这一夜程悠若和龙陵夜谁都没合眼,只是静静地相拥着,却也不言不语。眼见着天要亮了,程悠若原本那只是轻轻搭在龙陵夜身上的手臂没来由地紧了紧。
她舍不得,可是却也不得不放手。感到程悠若的手臂又松了松,龙陵夜知道,程悠若是害怕会影响到他的决定。实际上,她的任何一个动作、任何一个挽留的话语,也是真的可以影响到他。
如果她哭求着自己不要去,恐怕……他真的会放弃了去寻求心安、放弃了晟儿的命吧?只要她求他,便是做这世上最恶的恶人,死后入畜生道去轮回,他也认了。
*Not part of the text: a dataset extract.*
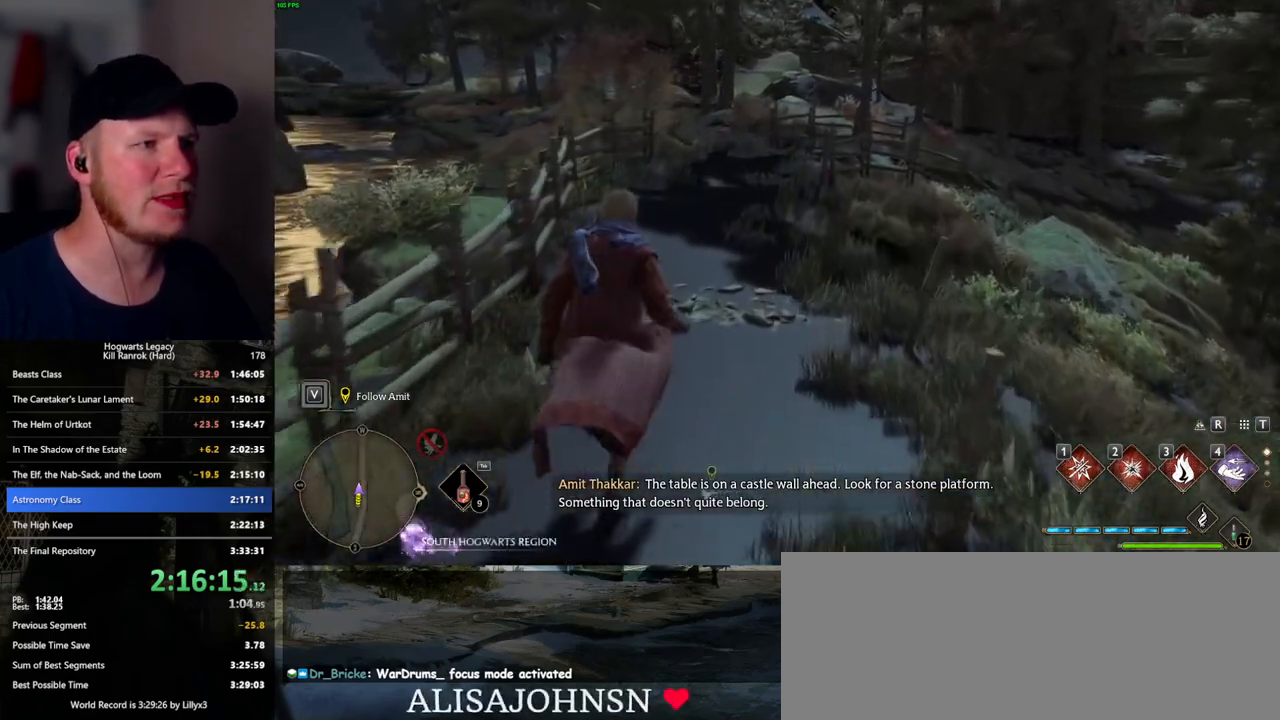
{"keys": ["w"], "mouse": [], "events": []}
他最经不住的,从来都是她的请求。撒娇的也好、决绝的也好,哪一样他都经不住。好像在她第一次为了救下卫忠的性命而好言忽悠他的时候,就注定了他这一世要栽在她的手上。
“你啊……”龙陵夜轻轻握着程悠若的手,道,“我总是拿你没办法。你不是吃定我了么?怎么现在就不求一求呢?你还记得你当日为卫忠求情的时候么?那般软言软语,我还真想要再听听呢……”
“怎么?我这些年里对你说的软言软语还少么?都忘了么?”程悠若捏了捏他的鼻子,撒娇道,“你肯定都忘了!老夫老妻了,就觉得我的话没什么意思了, 什么话都不往心里去了, 是不是?”
龙陵夜笑笑握住了她不安分的手,道:“没忘啊……可是再怎样也听不够啊……”
“你别招我……”程悠若的眼泪已经涌到了眼眶,但是却并不打算让它们流出来。
若是它们真的流出来了,她真的不确定自己是否还能如此坚定的不说出挽留之言来。这是她的龙陵夜啊,是牵绊了她一辈子的人。如今就让她这么潇洒地放手,她怎能舍得?
龙陵夜果然听话的不逗她了,正诧异之时,抬眼看向龙陵夜,却发现他紧闭着眼睛,也是紧锁着泪
“心儿,你别怪我……”静静过了会儿,龙陵夜才轻拍着她的背缓缓开口道。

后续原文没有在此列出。